Johannes Kepler was a scientist of German origin. He formulated the three laws of planetary motion based on the painstaking

Observations of Tycho Brahe and coworkers. Kepler himself was an assistant to Brahe and it took him sixteen long years to arrive at the three planetary laws.
He is also known as the founder of geometrical optics, being the first to describe what happens to light after it enters a telescope.
Kepler was a mathematics teacher at a seminary school in Graz, where he became an associate of Prince Hans Ulrich von Eggenberg. Later he became an assistant to the astronomer Tycho Brahe in Prague, and eventually the imperial mathematician to Emperor Rudolf II and his two successors Matthias and Ferdinand II.

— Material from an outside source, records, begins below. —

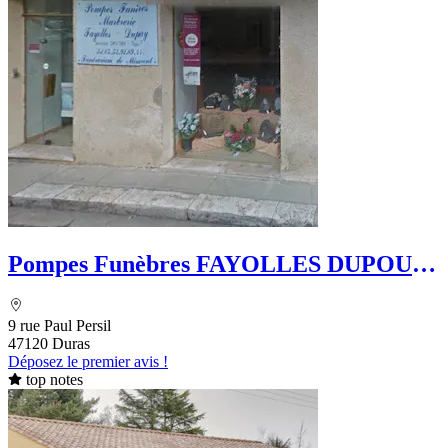
Pompes Funèbres FAYOLLES DUPOUY
- Le Choix Funéraire
9 rue Paul Persil
47120 Duras
Déposez le premier avis !
top notes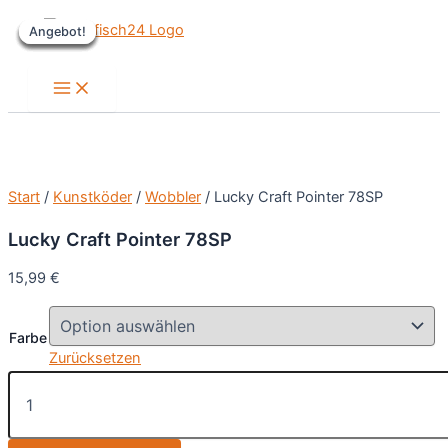
Zum
Angebot!
Angebot!
Angebot!
Angebot!
Angebot!
Angebot!
Inhalt
springen
Main
Menu
Start
/
Kunstköder
/
Wobbler
/ Lucky Craft Pointer 78SP
Lucky Craft Pointer 78SP
15,99
€
Farbe
Zurücksetzen
Lucky
Craft
Pointer
78SP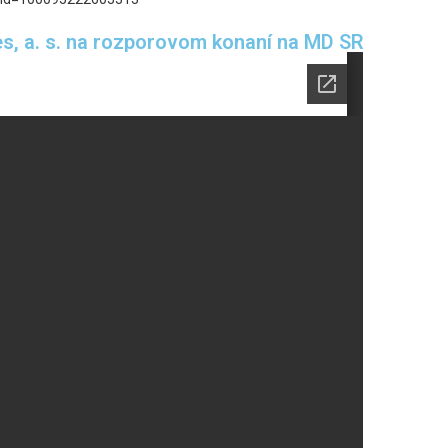
es, a. s. na rozporovom konaní na MD SR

He also taught mathematics in Linz, and was an adviser to General Wallenstein. Additionally, he did fundamental work in the field of optics, invented an improved version of the refracting (or Keplerian) telescope, and was mentioned in the telescopic discoveries of his contemporary Galileo Galilei.
He was a corresponding member of the Accademia dei Lincei in Rome.
Kepler lived in an era when there was no clear distinction between astronomy and astrology, but there was a strong division between astronomy (a branch of mathematics within the liberal arts) and physics (a branch of natural philosophy).

Kepler also incorporated religious arguments and reasoning into his work, motivated by the religious conviction and belief that God had created the world according to an intelligible plan that is accessible through the natural light of reason.

Kepler described his new astronomy as “celestial physics”, as “an excursion into Aristotle’s Metaphysics”, and as “a supplement to Aristotle’s On the Heavens”, transforming the ancient tradition of physical cosmology by treating astronomy as part of a universal mathematical physics.